▶ Çıkarılan metin:
◆ ◆ ◆ ◆ ◆ ◆ ◆

Rousseau ayrıca ben-sevgisinin yalın bir sevgi olmadığını da belirtir. Çünkü insan bileşik bir varlıktır. Hem duyu yeteneği vardır, hem de düşünme yeteneği gelişmiştir. Duyusallığın isteği bedenin iyiliğine eğilimli iken, düşünme yetisinin isteği, düzen sevgisi ya da isteği tarzında ruhun iyiliğine ve gelişimine eğilimlidir. Bu yönden olan gelişime Rousseau, duyunç adını vermektedir. Ahlaksal kavramlar daha çok duyuncun gelişimine bağlı olarak oluşurlar.

Toplum Sözleşmesi
Rousseau’ya göre devlet, yurttaşların özgürlük ve eşitlik için doğuştan, vazgeçilmez hakları ve kendi yazgılarını belirleme güçleri yoluyla katıldıkları bir toplumsal sözleşme üzerine dayalı politik bir örgüttür.

◆ ◆ ◆ ◆ ◆ ◆ ◆

▶ Görev yönergeleri:
a) Kayıtların başından "state / province: San Luis Potosí" ifadesini içeren satıra kadar uzanan bölümü, iki uçtaki satırlar da dahil olmak üzere birebir kopyala.
b) Rousseau ile ilgili metnin devamını, son cümlesinden sonrasını yazarak tamamla.

◆ ◆ ◆ ◆ ◆ ◆ ◆

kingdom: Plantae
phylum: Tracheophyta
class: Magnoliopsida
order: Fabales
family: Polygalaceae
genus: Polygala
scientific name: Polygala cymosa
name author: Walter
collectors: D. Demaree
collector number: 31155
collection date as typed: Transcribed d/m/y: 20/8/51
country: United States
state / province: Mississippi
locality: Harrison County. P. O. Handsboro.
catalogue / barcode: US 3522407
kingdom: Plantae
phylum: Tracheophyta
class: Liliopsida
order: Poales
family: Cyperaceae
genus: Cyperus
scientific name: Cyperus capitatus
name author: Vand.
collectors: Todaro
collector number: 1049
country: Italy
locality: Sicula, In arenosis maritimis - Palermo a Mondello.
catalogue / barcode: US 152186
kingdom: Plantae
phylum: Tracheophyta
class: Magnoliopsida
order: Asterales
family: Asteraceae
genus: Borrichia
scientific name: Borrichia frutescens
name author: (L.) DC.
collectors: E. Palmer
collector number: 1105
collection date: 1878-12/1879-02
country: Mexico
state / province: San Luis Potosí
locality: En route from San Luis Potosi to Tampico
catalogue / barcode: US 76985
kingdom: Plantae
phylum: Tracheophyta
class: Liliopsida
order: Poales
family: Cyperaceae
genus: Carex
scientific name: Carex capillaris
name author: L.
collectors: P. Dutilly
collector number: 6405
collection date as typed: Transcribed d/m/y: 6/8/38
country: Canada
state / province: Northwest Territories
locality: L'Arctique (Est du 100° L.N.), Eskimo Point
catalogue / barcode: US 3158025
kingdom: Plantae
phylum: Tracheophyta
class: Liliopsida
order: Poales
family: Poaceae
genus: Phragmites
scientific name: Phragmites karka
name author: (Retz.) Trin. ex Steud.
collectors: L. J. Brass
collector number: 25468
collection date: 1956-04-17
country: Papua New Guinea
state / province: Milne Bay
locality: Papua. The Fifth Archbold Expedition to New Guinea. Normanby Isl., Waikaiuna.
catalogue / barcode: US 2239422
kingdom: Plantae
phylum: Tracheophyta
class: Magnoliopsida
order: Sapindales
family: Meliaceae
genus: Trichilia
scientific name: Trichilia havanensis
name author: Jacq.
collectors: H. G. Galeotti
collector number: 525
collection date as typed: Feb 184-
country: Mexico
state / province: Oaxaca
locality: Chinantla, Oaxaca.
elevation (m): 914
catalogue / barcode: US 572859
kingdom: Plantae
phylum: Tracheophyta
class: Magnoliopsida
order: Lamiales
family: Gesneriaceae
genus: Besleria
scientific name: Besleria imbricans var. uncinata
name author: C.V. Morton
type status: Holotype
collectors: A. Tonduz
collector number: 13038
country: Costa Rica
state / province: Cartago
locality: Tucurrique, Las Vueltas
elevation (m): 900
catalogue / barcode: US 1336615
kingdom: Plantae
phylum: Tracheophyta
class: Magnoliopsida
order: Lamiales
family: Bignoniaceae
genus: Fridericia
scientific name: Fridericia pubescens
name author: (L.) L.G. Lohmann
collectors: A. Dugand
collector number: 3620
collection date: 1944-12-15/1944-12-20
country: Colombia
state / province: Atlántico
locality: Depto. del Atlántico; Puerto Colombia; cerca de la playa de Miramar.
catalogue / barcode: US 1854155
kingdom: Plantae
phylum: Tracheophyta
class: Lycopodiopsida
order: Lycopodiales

◆ ◆ ◆ ◆ ◆ ◆ ◆

▶ Görevlerin yanıtları:
a)
kingdom: Plantae
phylum: Tracheophyta
class: Magnoliopsida
order: Fabales
family: Polygalaceae
genus: Polygala
scientific name: Polygala cymosa
name author: Walter
collectors: D. Demaree
collector number: 31155
collection date as typed: Transcribed d/m/y: 20/8/51
country: United States
state / province: Mississippi
locality: Harrison County. P. O. Handsboro.
catalogue / barcode: US 3522407
kingdom: Plantae
phylum: Tracheophyta
class: Liliopsida
order: Poales
family: Cyperaceae
genus: Cyperus
scientific name: Cyperus capitatus
name author: Vand.
collectors: Todaro
collector number: 1049
country: Italy
locality: Sicula, In arenosis maritimis - Palermo a Mondello.
catalogue / barcode: US 152186
kingdom: Plantae
phylum: Tracheophyta
class: Magnoliopsida
order: Asterales
family: Asteraceae
genus: Borrichia
scientific name: Borrichia frutescens
name author: (L.) DC.
collectors: E. Palmer
collector number: 1105
collection date: 1878-12/1879-02
country: Mexico
state / province: San Luis Potosí

b)
Bu açıdan Rousseau, Locke’un demokrasi idealini ele alır. Tüm yasalar genel istencin ifadesi olarak gerçekleşmelidir. Genel istenç insanların ortak çıkarını ya da yararını temsil etmektedir. Bireylerin özgür olma hakkı sadece toplumun ahlak istenci ile sınırlanabilir. Genel istenç yasalarda temsil bulunca, insanların bu yasalara uyması, aynı zamanda özgür olmaları demektir.
Rousseau’nun genel istenç kuramı, demokrasi düşüncesinin temelidir.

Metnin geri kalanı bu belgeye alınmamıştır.